Ainda, vale lembrar que aproximadamente 90% da população mundial consome entre 6 e 12 g/dia de sal — e a maior parte dos 10% restantes provavelmente são pessoas (erroneamente?!) orientadas a consumir dietas hipossódicas. Por esse motivo, dá para imaginar que, no que diz respeito ao sal, a população em geral está segura, não é mesmo?

Podíamos parar por aqui, já que esses resultados são bem consistentes e já foram replicados em diversos estudos — em pessoas com ou sem hipertensão, com ou sem diabetes —, como os apresentados acima. Porém, vamos adiante para saber o que os ensaios clínicos têm a dizer sobre a relação de causalidade entre redução no consumo de sal e desfechos de saúde.


Dietas hipossódicas trazem benefícios?

Para verificar isso, precisamos de apenas uma imagem. Esses resultados são da última meta-análise que reuniu todos os estudos que avaliaram o efeito de dietas com redução de sal sobre os desfechos eventos cardiovasculares, mortalidade cardiovascular e mortalidade total:




Os valores que devem ser observados são aqueles que se encontram na última coluna (Effect size), como, por exemplo, o primeiro deles: “0.96 [0.83, 1.10]”. Toda vez que o valor “1.00” estiver incluído no intervalo dos números (marcados em vermelho) que se encontram dentro dos colchetes, isso significa que não houve nem redução e nem aumento no risco do desfecho avaliado.

E, como podemos perceber, todos os intervalos contemplam o valor 1.00, o que quer dizer que a ingestão de dietas com reduzido teor de sal (hipossódicas) não reduz o risco dos desfechos mencionados acima, nem mesmo em indivíduos com hipertensão.
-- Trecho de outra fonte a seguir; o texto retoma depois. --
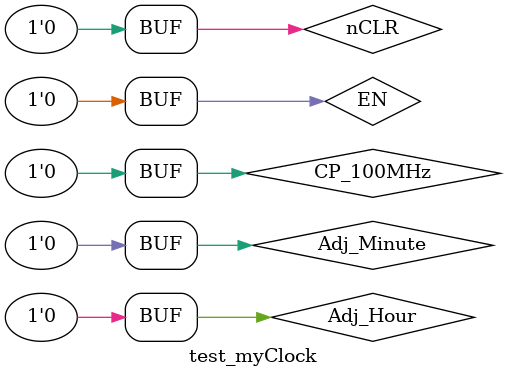
<source format=v>
`timescale 1ns / 1ps


module test_myClock;

	// Inputs
	reg CP_100MHz;
	reg nCLR;
	reg EN;
	reg Adj_Minute;
	reg Adj_Hour;

	// Outputs
	wire [7:0] AN;
	wire [6:0] C;
	wire DP;

	// Instantiate the Unit Under Test (UUT)
	myClock uut (
		.CP_100MHz(CP_100MHz), 
		.nCLR(nCLR), 
		.EN(EN), 
		.Adj_Minute(Adj_Minute), 
		.Adj_Hour(Adj_Hour), 
		.AN(AN), 
		.C(C), 
		.DP(DP)
	);

	initial begin
		// Initialize Inputs
		CP_100MHz = 0;
		nCLR = 0;
		EN = 0;
		Adj_Minute = 0;
		Adj_Hour = 0;

		// Wait 100 ns for global reset to finish
		#100;
        
		// Add stimulus here

	end
      
endmodule


</source>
Nesse contexto, um estudo publicado em 2015 ajuda a explicar o porquê disso. Foi demonstrado que, apesar de a suplementação de sódio levar ao aumento da pressão arterial, a maior ingestão de sódio parece não exercer efeito algum sobre a função endotelial — que é basicamente a capacidade, das células endoteliais dos vasos sanguíneos, de relaxar ou contrair nos momentos certos. E isso é muito importante, uma vez que a função endotelial é um dos principais fatores envolvidos no desenvolvimento de complicações cardiovasculares.


Considerações finais

A ideia de que a redução no consumo de sal vai resultar em benefícios à saúde, principalmente a cardiovascular, se baseia simplesmente no efeito que o sódio pode exercer sobre a pressão arterial. A menor ingestão de sal leva à redução na pressão? Sim, principalmente em pessoas com hipertensão. 
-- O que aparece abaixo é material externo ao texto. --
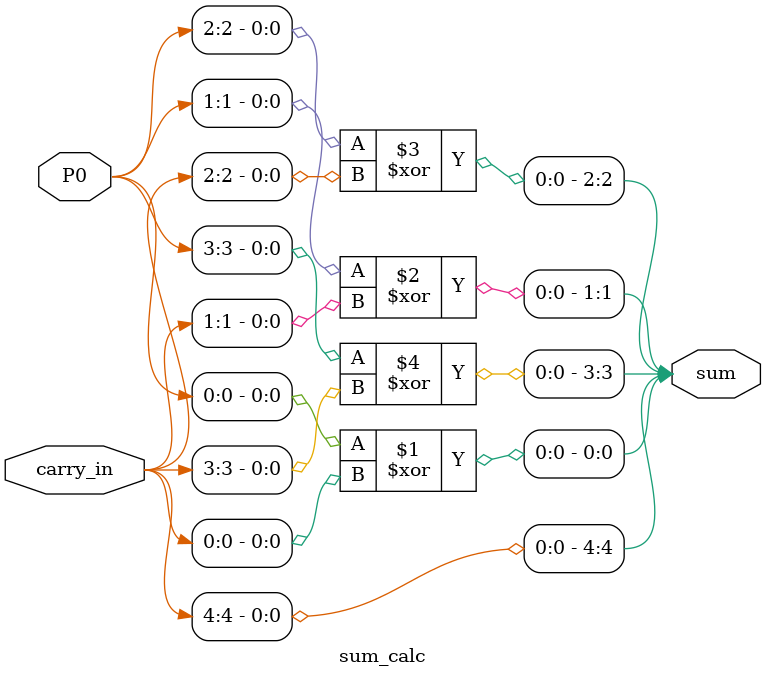
<source format=v>
module Adder_4_hierarchical(
    input [3:0] A,
    input [3:0] B,
    output [4:0] sum
);

    // Internal wires for intermediate signals
    wire [3:0] G0, P0;         // Initial Generate and Propagate signals
    wire [3:0] G1, P1;         // Stage 1 G and P signals (range size 2)
    wire [3:0] G2, P2;         // Stage 2 G and P signals (range size 4)
    wire [4:0] carry_in;       // Carry-in signals for each bit position

    // Instantiate the initial G/P generation module
    gp_gen #(
        .WIDTH(4)
    ) gp_gen_inst (
        .A(A),
        .B(B),
        .G0(G0),
        .P0(P0)
    );

    // Instantiate the first stage of Carry-Lookahead logic
    cla_stage1 cla_stage1_inst (
        .G0(G0),
        .P0(P0),
        .G1(G1),
        .P1(P1)
    );

    // Instantiate the second stage of Carry-Lookahead logic
    cla_stage2 cla_stage2_inst (
        .G1(G1),
        .P1(P1),
        .G2(G2),
        .P2(P2)
    );

    // Instantiate the module to calculate carries
    carry_calc carry_calc_inst (
        .G0(G0),
        .G1(G1),
        .G2(G2),
        .carry_in(carry_in)
    );

    // Instantiate the module to calculate the final sum bits
    sum_calc #(
        .WIDTH(4)
    ) sum_calc_inst (
        .P0(P0),
        .carry_in(carry_in),
        .sum(sum)
    );

endmodule


// Submodule to generate initial Generate (G0) and Propagate (P0) signals
// G0[i] = A[i] & B[i]
// P0[i] = A[i] ^ B[i]
module gp_gen #(
    parameter WIDTH = 4
)(
    input [WIDTH-1:0] A,
    input [WIDTH-1:0] B,
    output [WIDTH-1:0] G0,
    output [WIDTH-1:0] P0
);

    assign G0 = A & B;
    assign P0 = A ^ B;

endmodule


// Submodule for Stage 1 Carry-Lookahead logic
// Computes G1 and P1 for ranges of size 2
module cla_stage1 (
    input [3:0] G0,
    input [3:0] P0,
    output [3:0] G1,
    output [3:0] P1
);

    // i=0: Passthrough (range [0:0])
    assign G1[0] = G0[0];
    assign P1[0] = P0[0];
    // i=1: Range [1:0]
    assign G1[1] = G0[1] | (P0[1] & G0[0]);
    assign P1[1] = P0[1] & P0[0];
    // i=2: Range [2:1]
    assign G1[2] = G0[2] | (P0[2] & G0[1]);
    assign P1[2] = P0[2] & P0[1];
    // i=3: Range [3:2]
    assign G1[3] = G0[3] | (P0[3] & G0[2]);
    assign P1[3] = P0[3] & P0[2];

endmodule


// Submodule for Stage 2 Carry-Lookahead logic
// Computes G2 and P2 for ranges of size 4
module cla_stage2 (
    input [3:0] G1,
    input [3:0] P1,
    output [3:0] G2,
    output [3:0] P2
);

    // i=0: Passthrough (range [0:0])
    assign G2[0] = G1[0];
    assign P2[0] = P1[0];
    // i=1: Passthrough (range [1:0])
    assign G2[1] = G1[1];
    assign P2[1] = P1[1];
    // i=2: Range [2:0]
    assign G2[2] = G1[2] | (P1[2] & G1[0]);
    assign P2[2] = P1[2] & P1[0];
    // i=3: Range [3:0]
    assign G2[3] = G1[3] | (P1[3] & G1[1]);
    assign P2[3] = P1[3] & P1[1];

endmodule


// Submodule to calculate the carry-in signals for each bit position
// Uses G signals from different stages
module carry_calc (
    input [3:0] G0,
    input [3:0] G1,
    input [3:0] G2,
    output [4:0] carry_in
);

    assign carry_in[0] = 1'b0;  // External carry-in is 0
    assign carry_in[1] = G0[0]; // Carry into bit 1 is G over range [0:0]
    assign carry_in[2] = G1[1]; // Carry into bit 2 is G over range [1:0]
    assign carry_in[3] = G2[2]; // Carry into bit 3 is G over range [2:0]
    assign carry_in[4] = G2[3]; // Carry-out is G over range [3:0]

endmodule


// Submodule to calculate the final sum bits
// sum[i] = P0[i] ^ carry_in[i]
// sum[WIDTH] = carry_in[WIDTH] (Carry-out)
module sum_calc #(
    parameter WIDTH = 4
)(
    input [WIDTH-1:0] P0,
    input [WIDTH:0] carry_in,
    output [WIDTH:0] sum
);

    genvar i;
    generate
        for (i = 0; i < WIDTH; i = i + 1) begin : sum_bits
            assign sum[i] = P0[i] ^ carry_in[i];
        end
    endgenerate

    assign sum[WIDTH] = carry_in[WIDTH]; // Carry-out

endmodule
</source>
Porém, engana-se quem acredita que a melhora desse parâmetro clínico necessariamente se traduz em benefícios nos marcadores de saúde mais importantes, como mortalidade ou eventos cardiovasculares. E, como vimos acima, mesmo que aconteça redução na pressão arterial, até o momento não foi demonstrado que a menor ingestão de sal é capaz de realmente conferir benefícios em qualquer desfecho de saúde.

Existem muitas coisas com as quais podemos nos preocupar em nossa alimentação, mas o sal não é uma delas. Principalmente se você se alimenta com comida de verdade.